International organizations such as the United Nations system have emerged as crucial actors
in the system of global governance. International Organization and Global Governance cover
a broad range of crucially important aspects of international affairs and contemporary issues,
including international economic relations, international security, the global environment,
international law etc. The paper addresses the organization of international politics, how
international affairs are governed, and how variations in international forms influence
international relations. After discussing the meaning of global governance, the paper features
some of the contemporary issues of international organizations and their impact on policy
development with special reference to the United Nations and European Union as an
important player in the global governance.

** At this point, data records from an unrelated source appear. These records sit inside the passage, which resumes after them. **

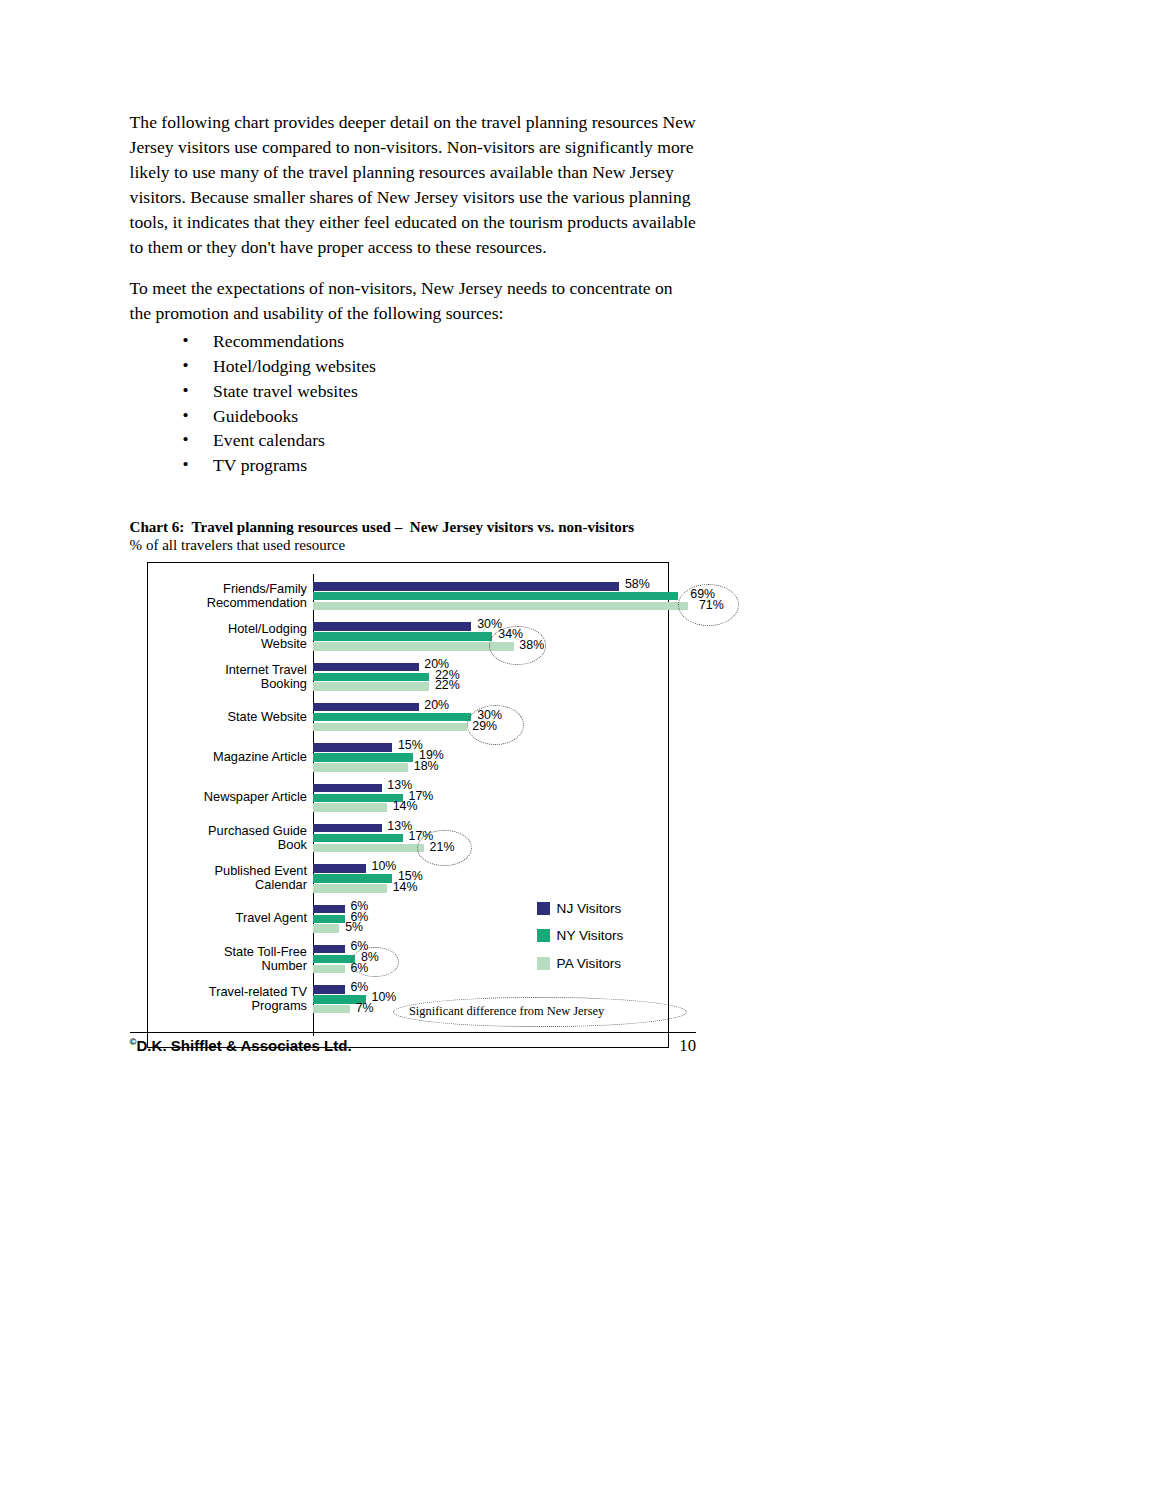The following chart provides deeper detail on the travel planning resources New Jersey visitors use compared to non-visitors. Non-visitors are significantly more likely to use many of the travel planning resources available than New Jersey visitors. Because smaller shares of New Jersey visitors use the various planning tools, it indicates that they either feel educated on the tourism products available to them or they don't have proper access to these resources.
To meet the expectations of non-visitors, New Jersey needs to concentrate on the promotion and usability of the following sources:
Recommendations
Hotel/lodging websites
State travel websites
Guidebooks
Event calendars
TV programs
Chart 6: Travel planning resources used – New Jersey visitors vs. non-visitors
% of all travelers that used resource
Friends/Family
Recommendation
58%
69%
71%
Hotel/Lodging
Website
30%
34%
38%
Internet Travel
Booking
20%
22%
22%
State Website
20%
30%
29%
Magazine Article
15%
19%
18%
Newspaper Article
13%
17%
14%
Purchased Guide
Book
13%
17%
21%
Published Event
Calendar
10%
15%
14%
Travel Agent
6%
6%
5%
State Toll-Free
Number
6%
8%
6%
Travel-related TV
Programs
6%
10%
7%
NJ Visitors
NY Visitors
PA Visitors
Significant difference from New Jersey
©D.K. Shifflet & Associates Ltd.
10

The study focuses on the roots of International
Organization success or failure as well as dilemma and challenges of global governance.

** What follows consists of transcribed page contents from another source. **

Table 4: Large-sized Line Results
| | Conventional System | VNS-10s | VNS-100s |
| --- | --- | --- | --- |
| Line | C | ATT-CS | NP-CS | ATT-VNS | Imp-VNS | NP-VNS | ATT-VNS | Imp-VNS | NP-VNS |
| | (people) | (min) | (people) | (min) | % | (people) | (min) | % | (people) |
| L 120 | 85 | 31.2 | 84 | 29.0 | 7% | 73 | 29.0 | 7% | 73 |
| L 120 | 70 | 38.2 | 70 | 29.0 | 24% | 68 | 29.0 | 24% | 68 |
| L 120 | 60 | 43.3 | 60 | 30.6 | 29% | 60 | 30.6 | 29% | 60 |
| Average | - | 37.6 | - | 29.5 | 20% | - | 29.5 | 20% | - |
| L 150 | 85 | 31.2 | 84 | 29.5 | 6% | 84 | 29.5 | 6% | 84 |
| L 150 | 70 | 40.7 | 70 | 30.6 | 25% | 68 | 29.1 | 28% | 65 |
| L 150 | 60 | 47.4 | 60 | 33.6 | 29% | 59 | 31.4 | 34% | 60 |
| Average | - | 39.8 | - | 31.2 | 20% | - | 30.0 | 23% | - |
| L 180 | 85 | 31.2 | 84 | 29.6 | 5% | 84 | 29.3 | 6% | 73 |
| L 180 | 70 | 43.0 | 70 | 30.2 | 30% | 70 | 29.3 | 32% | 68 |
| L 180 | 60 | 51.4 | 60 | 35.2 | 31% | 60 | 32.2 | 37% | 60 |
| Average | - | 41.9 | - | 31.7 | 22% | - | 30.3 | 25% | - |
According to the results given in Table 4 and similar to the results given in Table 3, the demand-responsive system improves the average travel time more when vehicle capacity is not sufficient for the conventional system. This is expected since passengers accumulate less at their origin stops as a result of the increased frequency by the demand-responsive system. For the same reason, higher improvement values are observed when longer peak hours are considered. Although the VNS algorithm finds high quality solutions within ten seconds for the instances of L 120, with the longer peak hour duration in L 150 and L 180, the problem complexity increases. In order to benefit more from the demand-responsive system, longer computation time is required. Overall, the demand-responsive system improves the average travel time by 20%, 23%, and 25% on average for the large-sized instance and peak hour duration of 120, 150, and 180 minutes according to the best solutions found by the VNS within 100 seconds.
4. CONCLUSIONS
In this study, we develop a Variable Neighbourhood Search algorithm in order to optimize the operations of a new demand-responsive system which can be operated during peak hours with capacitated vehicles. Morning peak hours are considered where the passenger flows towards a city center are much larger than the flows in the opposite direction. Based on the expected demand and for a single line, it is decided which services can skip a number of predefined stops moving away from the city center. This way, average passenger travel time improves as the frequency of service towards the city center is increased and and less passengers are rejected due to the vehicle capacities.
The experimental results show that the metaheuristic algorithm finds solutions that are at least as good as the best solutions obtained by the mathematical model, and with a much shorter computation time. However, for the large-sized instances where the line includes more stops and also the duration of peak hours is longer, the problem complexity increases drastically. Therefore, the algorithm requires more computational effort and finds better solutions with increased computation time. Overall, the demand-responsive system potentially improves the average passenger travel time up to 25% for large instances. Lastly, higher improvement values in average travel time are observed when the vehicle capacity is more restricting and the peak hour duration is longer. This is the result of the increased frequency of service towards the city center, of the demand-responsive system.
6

Finally, the paper concludes with how international organizations are useful to powerful and
weak states alike, analyzing the effectiveness of international organizations and the good
governance at the global level.
Greece‘s ongoing financial crisis illustrates the challenges that Europe faces in creating a
strong and cohesive union. Moreover, the debates about IMF and World Bank governance
reform are a reminder of Europe‘s continual inability to create a coherent geopolitical
presence, which is now becoming a major obstacle to effective global governance. The
Europeans are unwilling to give up on excessive individual country representation and voting
shares in the governing boards of the international organizations. They keep out other key
players and prevent a recalibration of voting structures that reflect today‘s changing global
realities. With only limited EU constitutional reforms agreed under the Lisbon Treaty,
stalemate prevails in EU reform of its foreign policy process. This perpetuates the EU‘s
inability to speak with one voice, to cast a singular vote, and to occupy one in international
organizations. The European Union stumbled badly in its peace efforts toward Bosnia.
Europe over time is increasingly marginalized in global decision making. This outcome
serves neither global nor European interests. The consequence is that global governance
reform faces gridlock. Until the Europeans are ready to address their own governance
challenge, there is little hope for effective reform of global governance structures.